Job openings in the United States declined by approximately 100,000 between March and April, according to the U.S. Bureau of Labor Statistics. The total number of job openings has increased at a fairly steady rate since hitting recession lows in 2009, but like most other indicators of labor market health improvements have been slow.
The lower volume of overall job postings can be seen as a sign that businesses are still uncertain about future economic conditions. The decline was marginal, but it echoes the sentiment expressed in other employment indicators, such as the employment component of the Small Business Optimism report issued by the NFIB. According to the organization, job creation plans fell one point to a net 5 percent of small businesses planning to increase total employment, a fundamentally weak reading.
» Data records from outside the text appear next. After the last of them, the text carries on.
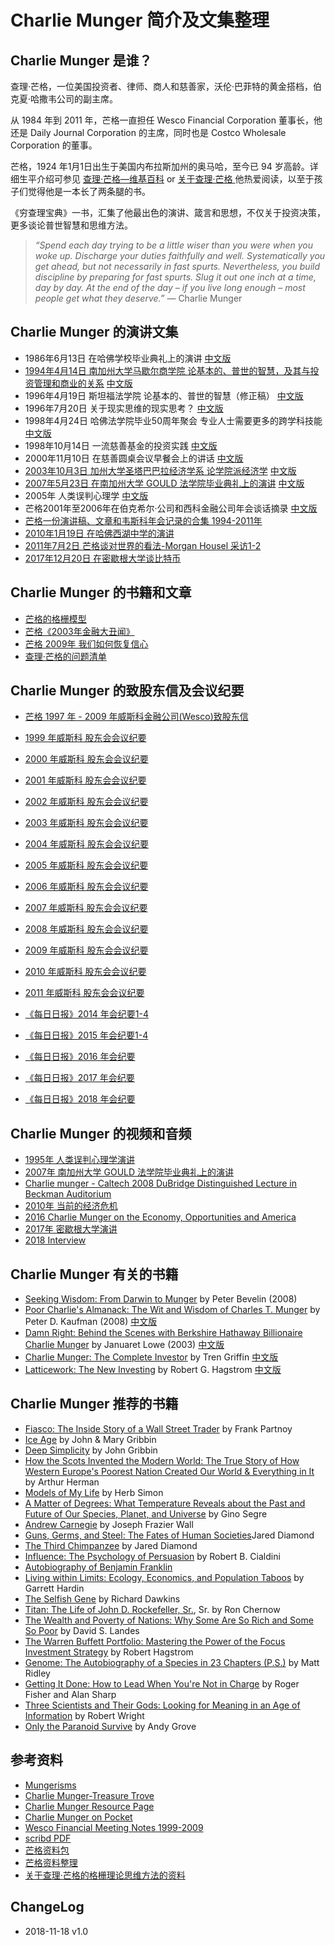 # Charlie Munger 简介及文集整理
## Charlie Munger 是谁？

查理·芒格，一位美国投资者、律师、商人和慈善家，沃伦·巴菲特的黄金搭档，伯克夏·哈撒韦公司的副主席。

从 1984 年到 2011 年，芒格一直担任 Wesco Financial Corporation 董事长，他还是 Daily Journal Corporation 的主席，同时也是 Costco Wholesale Corporation 的董事。

芒格，1924 年1月1日出生于美国内布拉斯加州的奥马哈，至今已 94 岁高龄。详细生平介绍可参见 [查理·芒格—维基百科](https://en.wikipedia.org/wiki/Charlie_Munger) or [关于查理·芒格 ](https://fs.blog/charlie-munger/)  他热爱阅读，以至于孩子们觉得他是一本长了两条腿的书。

《穷查理宝典》一书，汇集了他最出色的演讲、箴言和思想，不仅关于投资决策，更多谈论普世智慧和思维方法。

> *“Spend each day trying to be a little wiser than you were when you woke up. Discharge your duties faithfully and well. Systematically you get ahead, but not necessarily in fast spurts. Nevertheless, you build discipline by preparing for fast spurts. Slug it out one inch at a time, day by day. At the end of the day – if you live long enough – most people get what they deserve.”* — Charlie Munger

## Charlie Munger 的演讲文集

- 1986年6月13日 在哈佛学校毕业典礼上的演讲  [中文版](https://www.douban.com/note/538254895/)
- [1994年4月14日 南加州大学马歇尔商学院 论基本的、普世的智慧，及其与投资管理和商业的关系](http://mungerisms.blogspot.com/2009/08/lesson-on-elementary-worldly-wisdom-as.html)   [中文版](http://www.daocaorenshuwu.com/book/qiongchalibaodian/1379962.html)
- 1996年4月19日 斯坦福法学院 论基本的、普世的智慧（修正稿） [中文版](https://www.douban.com/note/55588333/)
- 1996年7月20日 关于现实思维的现实思考？ [中文版](http://blog.sina.com.cn/s/blog_4e1def450100t5tb.html)
- 1998年4月24日 哈佛法学院毕业50周年聚会 专业人士需要更多的跨学科技能   [中文版](http://blog.sina.com.cn/s/blog_4e1def450100t3k7.html)
- 1998年10月14日 一流慈善基金的投资实践  [中文版](http://www.yuedu88.com/qiongchalibaodian/30044.html)
- 2000年11月10日 在慈善圆桌会议早餐会上的讲话  [中文版](http://www.yuedu88.com/qiongchalibaodian/30046.html)
- [2003年10月3日 加州大学圣塔巴巴拉经济学系 论学院派经济学](http://tilsonfunds.com/MungerUCSBspeech.pdf)  [中文版](http://www.yuedu88.com/qiongchalibaodian/30049.html)
- [2007年5月23日 在南加州大学 GOULD 法学院毕业典礼上的演讲](https://aboveaverageodds.files.wordpress.com/2009/12/charlie-munger-usc-law-school-commencement-may-2007.pdf)  [中文版](http://blog.sina.com.cn/s/blog_5bde3077010140pc.html)
- 2005年 人类误判心理学 [中文版](https://www.douban.com/note/130453247/)
- 芒格2001年至2006年在伯克希尔·公司和西科金融公司年会谈话摘录  [中文版](http://www.eastvalue.cn/value/news_view.asp?id=69069)
- [芒格一份演讲稿、文章和韦斯科年会记录的合集 1994-2011年](http://www.valueplays.net/wp-content/uploads/The-Best-of-Charlie-Munger-1994-2011.pdf)
- [2010年1月19日 在哈佛西湖中学的演讲](https://zh.scribd.com/document/110302239/Munger-Talk-at-Harvard-Westlake)
- [2011年7月2日 芒格谈对世界的看法-Morgan Housel 采访1-2](https://www.fool.com/investing/general/2011/07/02/charlie-mungers-thoughts-on-the-world-part-1.aspx)
- [2017年12月20日 在密歇根大学谈比特币](https://www.valuewalk.com/2017/12/charlie-munger-bitcoin/)

## Charlie Munger 的书籍和文章

- [芒格的格栅模型](http://www.focusinvestor.com/FocusSeriesPart3.pdf)
- [芒格《2003年金融大丑闻》](http://www.bluechipinvestorfund.com/munger.html)
- [芒格 2009年 我们如何恢复信心](http://www.washingtonpost.com/wp-dyn/content/article/2009/02/10/AR2009021003122.html)
- [查理·芒格的问题清单](http://blog.sina.com.cn/s/blog_4a78b4ee0100g0sf.html)

## Charlie Munger 的致股东信及会议纪要

- [芒格 1997 年 - 2009 年威斯科金融公司(Wesco)致股东信](http://www.berkshirehathaway.com/wesco/WescoHome.html)
- [1999 年威斯科 股东会会议纪要](http://mungerisms.blogspot.com/2009/08/wesco-1999-annual-meeting.html)
- [2000 年威斯科 股东会会议纪要](http://mungerisms.blogspot.com/2009/08/wesco-2000-annual-meeting.html)
- [2001 年威斯科 股东会会议纪要](http://mungerisms.blogspot.com/2009/08/wesco-2001-annual-meeting.html)
- [2002 年威斯科 股东会会议纪要](http://mungerisms.blogspot.com/2009/08/wesco-2002-annual-meeting.html)
- [2003 年威斯科 股东会会议纪要](http://mungerisms.blogspot.com/2009/08/wesco-2003-annual-meeting.html)
- [2004 年威斯科 股东会会议纪要](http://mungerisms.blogspot.com/2009/10/wesco-2004-annual-meeting.html)
- [2005 年威斯科 股东会会议纪要](http://mungerisms.blogspot.com/2009/08/wesco-2005-annual-meeting-notes.html)
- [2006 年威斯科 股东会会议纪要](http://mungerisms.blogspot.com/2009/08/2006-annual-meeting-notes.html)
- [2007 年威斯科 股东会会议纪要](http://mungerisms.blogspot.com/2009/08/2007-annual-meeting-notes.html)
- [2008 年威斯科 股东会会议纪要](http://mungerisms.blogspot.com/2009/08/2008-annual-meeting-notes.html)
- [2009 年威斯科 股东会会议纪要](http://mungerisms.blogspot.com/2009/10/wesco-2004-annual-meeting.html)
- [2010 年威斯科 股东会会议纪要](http://mungerisms.blogspot.com/2010/05/wesco-2010-annual-meeting.html)
- [2011 年威斯科 股东会会议纪要](http://inoculatedinvestor.blogspot.com/2011/07/notes-from-final-conversation-with.html)
- [《每日日报》2014 年会纪要1-4](https://www.forbes.com/sites/phildemuth/2014/09/19/charlie-munger-and-the-2014-daily-journal-annual-meeting-a-fans-notes/#6dbb60f67d2c)
- [《每日日报》2015 年会纪要1-4](https://www.forbes.com/sites/phildemuth/2015/04/07/charlie-mungers-2015-daily-journal-annual-meeting-part-1/#40f3ce34f183)
- [《每日日报》2016 年会纪要](http://latticeworkinvesting.com/2016/02/13/charlie-munger-transcript-of-daily-journal-annual-meeting-2016/)

- [《每日日报》2017 年会纪要](https://zh.scribd.com/document/340444245/Munger-2017-DJCO-Transcript)
- [《每日日报》2018 年会纪要](http://latticeworkinvesting.com/2018/02/19/charlie-munger-full-transcript-of-daily-journal-annual-meeting-2018/)

## Charlie Munger 的视频和音频

- [1995年 人类误判心理学演讲](https://www.youtube.com/watch?v=pqzcCfUglws)
- [2007年 南加州大学 GOULD 法学院毕业典礼上的演讲](https://www.youtube.com/watch?v=jY1eNlL6NKs)
- [Charlie munger - Caltech 2008 DuBridge Distinguished Lecture in Beckman Auditorium](https://www.youtube.com/watch?v=4ibabROYccs)
- [2010年 当前的经济危机](https://www.youtube.com/watch?v=RtvTOJISXKg)
- [2016 Charlie Munger on the Economy, Opportunities and America](https://www.youtube.com/watch?v=4gogHNnF5HI)
- [2017年 密歇根大学演讲](https://www.youtube.com/watch?v=S9HgIGzOENA)
- [2018 Interview](https://www.youtube.com/watch?v=YqAMVmtlMtk&feature=youtu.be)

## Charlie Munger 有关的书籍

- [Seeking Wisdom: From Darwin to Munger](http://www.amazon.com/gp/product/1578644283/ref=as_li_qf_sp_asin_tl?ie=UTF8&tag=valueinves08c-20&link_code=as3&camp=211189&creative=373489&creativeASIN=1578644283) by Peter Bevelin (2008)
- [Poor Charlie's Almanack: The Wit and Wisdom of Charles T. Munger](http://www.amazon.com/gp/product/157864366X/ref=as_li_qf_sp_asin_tl?ie=UTF8&tag=valueinves08c-20&link_code=as3&camp=211189&creative=373489&creativeASIN=157864366X) by Peter D. Kaufman (2008) [中文版](https://book.douban.com/subject/5346110/)
- [Damn Right: Behind the Scenes with Berkshire Hathaway Billionaire Charlie Munger](http://www.amazon.com/gp/product/0471446912/ref=as_li_qf_sp_asin_tl?ie=UTF8&tag=valueinves08c-20&link_code=as3&camp=211189&creative=373489&creativeASIN=0471446912) by Januaret Lowe (2003)  [中文版](https://book.douban.com/subject/4119096/)
- [Charlie Munger: The Complete Investor](https://www.amazon.com/Charlie-Munger-Complete-Tren-Griffin/dp/1511337257)  by Tren Griffin  [中文版](https://book.douban.com/subject/27599920/)
- [Latticework: The New Investing](https://www.amazon.com/Latticework-Investing-Robert-G-Hagstrom/dp/1587990008/ref=sr_1_1?s=books&ie=UTF8&qid=1542552701&sr=1-1&keywords=Latticework%3A+The+New+Investing) by Robert G. Hagstrom  [中文版](https://book.douban.com/subject/26374572/)

## Charlie Munger 推荐的书籍

- [Fiasco: The Inside Story of a Wall Street Trader](http://www.amazon.com/gp/product/0140278796/ref=as_li_qf_sp_asin_tl?ie=UTF8&tag=sheerazraza05-20&link_code=as3&camp=211189&creative=373489&creativeASIN=0140278796)  by Frank Partnoy
- [Ice Age](http://www.amazon.com/gp/product/0141007303/ref=as_li_qf_sp_asin_tl?ie=UTF8&tag=sheerazraza05-20&link_code=as3&camp=211189&creative=373489&creativeASIN=0141007303) by John & Mary Gribbin
- [Deep Simplicity](http://www.amazon.com/gp/product/0141007222/ref=as_li_qf_sp_asin_tl?ie=UTF8&tag=valueinves08c-20&link_code=as3&camp=211189&creative=373489&creativeASIN=0141007222) by John Gribbin
- [How the Scots Invented the Modern World: The True Story of How Western Europe's Poorest Nation Created Our World & Everything in It](http://www.amazon.com/gp/product/0609809997/ref=as_li_qf_sp_asin_tl?ie=UTF8&tag=valueinves08c-20&link_code=as3&camp=211189&creative=373489&creativeASIN=0609809997) by Arthur Herman
- [Models of My Life](http://www.amazon.com/gp/product/026269185X/ref=as_li_qf_sp_asin_tl?ie=UTF8&tag=valueinves08c-20&link_code=as3&camp=211189&creative=373489&creativeASIN=026269185X) by Herb Simon
- [A Matter of Degrees: What Temperature Reveals about the Past and Future of Our Species, Planet, and Universe](http://www.amazon.com/gp/product/014200278X/ref=as_li_qf_sp_asin_tl?ie=UTF8&tag=valueinves08c-20&link_code=as3&camp=211189&creative=373489&creativeASIN=014200278X) by Gino Segre
- [Andrew Carnegie](http://www.amazon.com/gp/product/0822938286/ref=as_li_qf_sp_asin_tl?ie=UTF8&tag=valueinves08c-20&link_code=as3&camp=211189&creative=373489&creativeASIN=0822938286) by Joseph Frazier Wall
- [Guns, Germs, and Steel: The Fates of Human Societies](http://www.amazon.com/gp/product/0393061310/ref=as_li_qf_sp_asin_tl?ie=UTF8&tag=valueinves08c-20&link_code=as3&camp=211189&creative=373489&creativeASIN=0393061310)Jared Diamond
- [The Third Chimpanzee](http://www.amazon.com/gp/product/0060845503/ref=as_li_qf_sp_asin_tl?ie=UTF8&tag=valueinves08c-20&link_code=as3&camp=211189&creative=373489&creativeASIN=0060845503) by Jared Diamond
- [Influence: The Psychology of Persuasion](http://www.amazon.com/gp/product/006124189X/ref=as_li_qf_sp_asin_tl?ie=UTF8&tag=valueinves08c-20&link_code=as3&camp=211189&creative=373489&creativeASIN=006124189X) by Robert B. Cialdini
- [Autobiography of Benjamin Franklin](http://www.amazon.com/gp/product/1453606122/ref=as_li_qf_sp_asin_tl?ie=UTF8&tag=valueinves08c-20&link_code=as3&camp=211189&creative=373489&creativeASIN=1453606122)
- [Living within Limits: Ecology, Economics, and Population Taboos](http://www.amazon.com/gp/product/0195093852/ref=as_li_qf_sp_asin_tl?ie=UTF8&tag=valueinves08c-20&link_code=as3&camp=211189&creative=373489&creativeASIN=0195093852) by Garrett Hardin
- [The Selfish Gene](http://www.amazon.com/gp/product/0199291152/ref=as_li_qf_sp_asin_tl?ie=UTF8&tag=valueinves08c-20&link_code=as3&camp=211189&creative=373489&creativeASIN=0199291152) by Richard Dawkins
- [Titan: The Life of John D. Rockefeller, Sr.](http://www.amazon.com/gp/product/1400077303/ref=as_li_qf_sp_asin_tl?ie=UTF8&tag=valueinves08c-20&link_code=as3&camp=211189&creative=373489&creativeASIN=1400077303), Sr. by Ron Chernow
- [The Wealth and Poverty of Nations: Why Some Are So Rich and Some So Poor](http://www.amazon.com/gp/product/0393318885/ref=as_li_qf_sp_asin_tl?ie=UTF8&tag=valueinves08c-20&link_code=as3&camp=211189&creative=373489&creativeASIN=0393318885) by David S. Landes
- [The Warren Buffett Portfolio: Mastering the Power of the Focus Investment Strategy](http://www.amazon.com/gp/product/0471392642/ref=as_li_qf_sp_asin_tl?ie=UTF8&tag=valueinves08c-20&link_code=as3&camp=211189&creative=373489&creativeASIN=0471392642) by Robert Hagstrom
- [Genome: The Autobiography of a Species in 23 Chapters (P.S.)](http://www.amazon.com/gp/product/0060894083/ref=as_li_qf_sp_asin_tl?ie=UTF8&tag=valueinves08c-20&link_code=as3&camp=211189&creative=373489&creativeASIN=0060894083) by Matt Ridley
- [Getting It Done: How to Lead When You're Not in Charge](http://www.amazon.com/gp/product/0887309585/ref=as_li_qf_sp_asin_tl?ie=UTF8&tag=valueinves08c-20&link_code=as3&camp=211189&creative=373489&creativeASIN=0887309585) by Roger Fisher and Alan Sharp
- [Three Scientists and Their Gods: Looking for Meaning in an Age of Information](http://www.amazon.com/gp/product/0060972572/ref=as_li_qf_sp_asin_tl?ie=UTF8&tag=valueinves08c-20&link_code=as3&camp=211189&creative=373489&creativeASIN=0060972572) by Robert Wright
- [Only the Paranoid Survive](https://www.amazon.com/Only-Paranoid-Survive-Exploit-Challenge/dp/0385483821) by Andy Grove

## 参考资料

- [Mungerisms](http://mungerisms.blogspot.com/)
- [Charlie Munger-Treasure Trove](http://futile.free.fr/cmeng.html)
- [Charlie Munger Resource Page](https://www.valuewalk.com/charlie-munger-page/)
- [Charlie Munger on Pocket](https://getpocket.com/explore/charlie-munger)
- [Wesco Financial Meeting Notes 1999-2009](https://zh.scribd.com/document/54599951/Wesco-Financial-Meeting-Notes-1999-2009)
- [scribd PDF](https://www.scribd.com/user/11839168/benclaremon)
- [芒格资料包](https://www.bagtheweb.com/b/QXzsnd)
- [芒格资料整理](http://blog.sina.com.cn/s/blog_4462623d0100mz1s.html)
- [关于查理·芒格的格栅理论思维方法的资料](https://www.jianshu.com/p/a8fb3ee986f1)

## ChangeLog

- 2018-11-18  v1.0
According to the BLS, the hires rate for April was 3.3 percent, while the separations rate was 3.2 percent. The separations rate includes quits, layoffs, and discharges, and may be more appropriately referred to as turnover. The quits rate, a measure of voluntary separations initiated by employees, was 1.7 percent. The layoffs rate was 1.2 percent. The ratio of job seekers to job openings remains high at 3.1 to 1.
Over the 12 months ended April, the number of new hires totaled 52.0 million, while the number of separations totaled 50.2 million, yielding a net employment gain of 1.8 million. It’s important to point out that this measure includes workers who may have been hired and separated more than once during the year.
Since the end of the recession in 2009, new job openings have increased by about 58 percent, while new hires have only increased by about 22 percent.